Le ministre iranien des Affaires étrangères, Abbas Araghchi, a répliqué ce mercredi aux propos tenus par le ministre israélien de la Défense, Israel Katz, qui évoquait la veille une possible action militaire indépendante de Tsahal contre l'Iran. Sur le réseau social X, le chef de la diplomatie iranienne a qualifié Israël de « toutou » des États-Unis, allant jusqu'à évoquer un « maître » auquel l'État hébreu devrait obéir.
« Les termes du mémorandum d'entente d'Islamabad sont parfaitement clairs et accessibles à tous, a écrit Araghchi. Le président américain s'est engagé à tenir ses toutous à Tel-Aviv. S'ils désobéissent à leur maître, l'Iran leur donnera une leçon. Toute menace contre notre peuple et nos dirigeants recevra une réponse ferme et immédiate. »
Cette sortie fait suite aux déclarations d'Israel Katz, qui avait affirmé lundi que Tsahal « se prépare à agir de manière indépendante en Iran » et n'attendait plus que « le moment opportun ». Le ministre avait également averti que toute attaque contre une localité israélienne entraînerait une riposte visant Dahiyeh, le fief du Hezbollah dans la banlieue sud de Beyrouth.
Katz s'était aussi exprimé sur le dossier libanais, excluant tout retrait supplémentaire de Tsahal tant que le Hezbollah ne serait pas désarmé : « Nous n'avons aucune ambition territoriale au Liban, mais tant que le Hezbollah n'aura pas désarmé, nous ne reculerons pas d'un pouce. » Il a précisé avoir rencontré vendredi, à la Kirya, l'amiral américain Brad Cooper, commandant du Commandement central des forces américaines, avec qui il affirme s'être accordé sur le maintien de la présence israélienne dans les trois zones de sécurité au Liban, en Syrie et à Gaza.

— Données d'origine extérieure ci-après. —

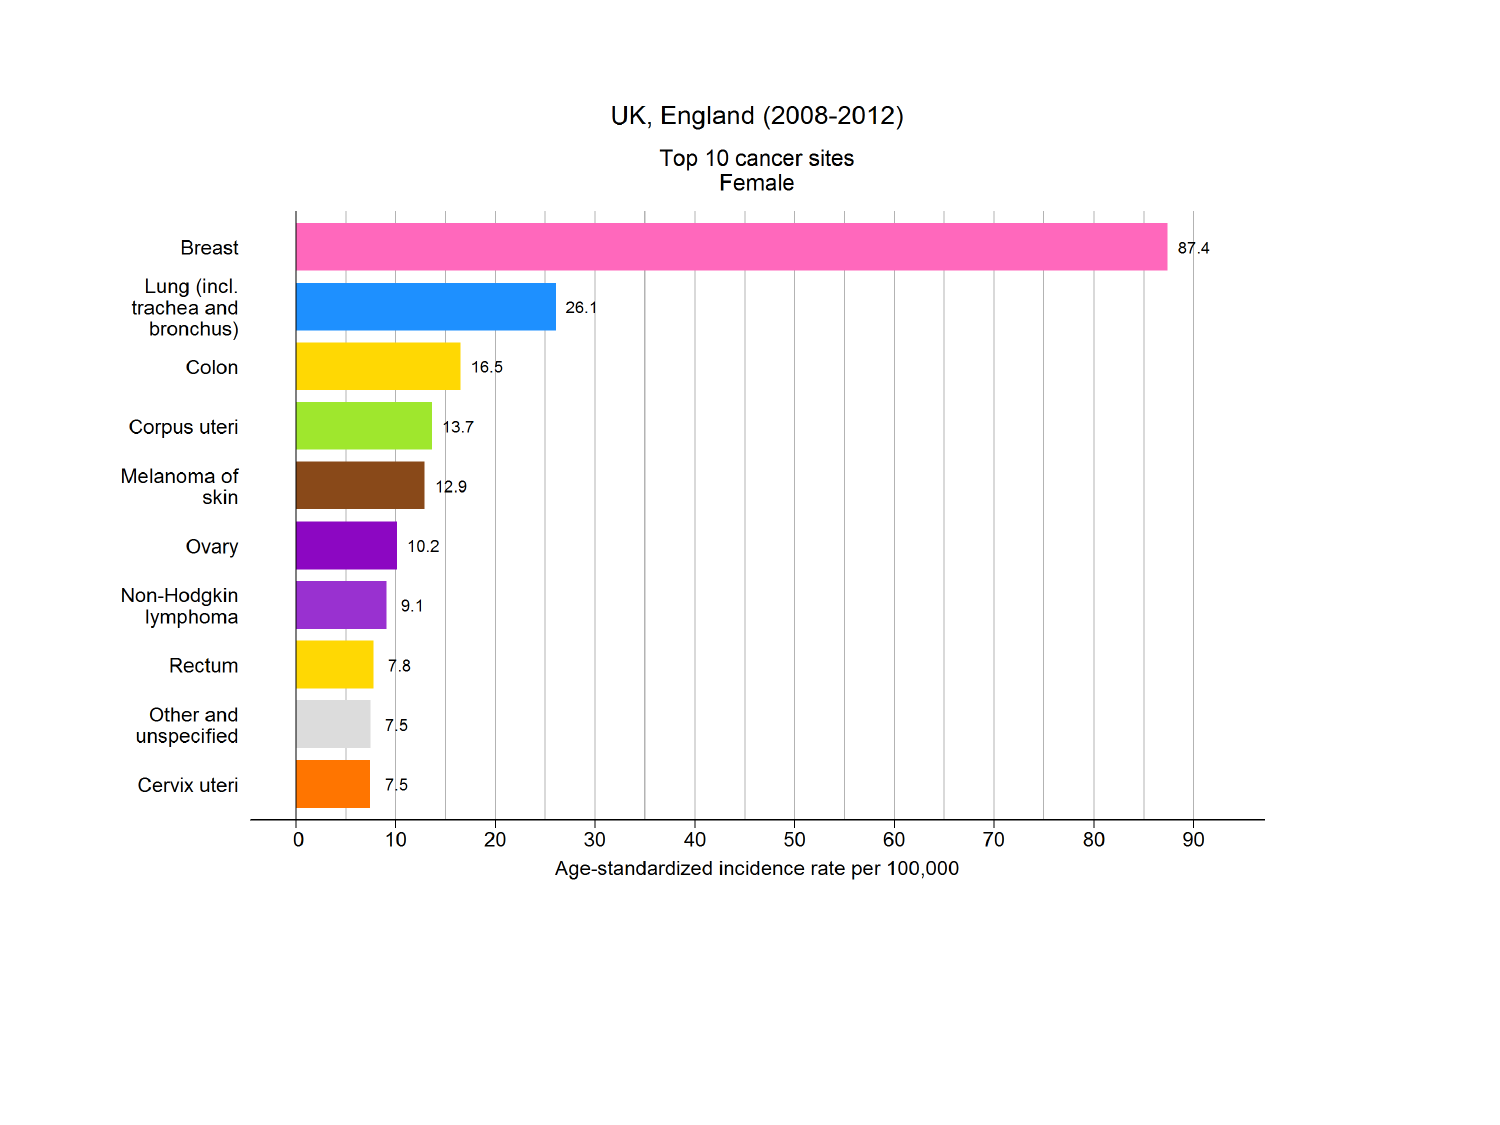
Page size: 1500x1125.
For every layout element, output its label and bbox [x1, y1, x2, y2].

list [91, 67, 1293, 917]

Interrogé sur une éventuelle confrontation directe avec l'Iran, le ministre de la Défense a été catégorique : « Nous pourrions être en guerre contre l'Iran demain. Si l'Iran tire des missiles sur Israël, Israël ripostera par la force. Nous n'accepterons en aucun cas que l'Iran tire sur Israël, et cela a été clairement indiqué aux Américains. » Il a par ailleurs assuré que le partenariat de défense avec Washington restait solide, en saluant le soutien du président américain Donald Trump, qu'il a qualifié d'« ami de l'État d'Israël ».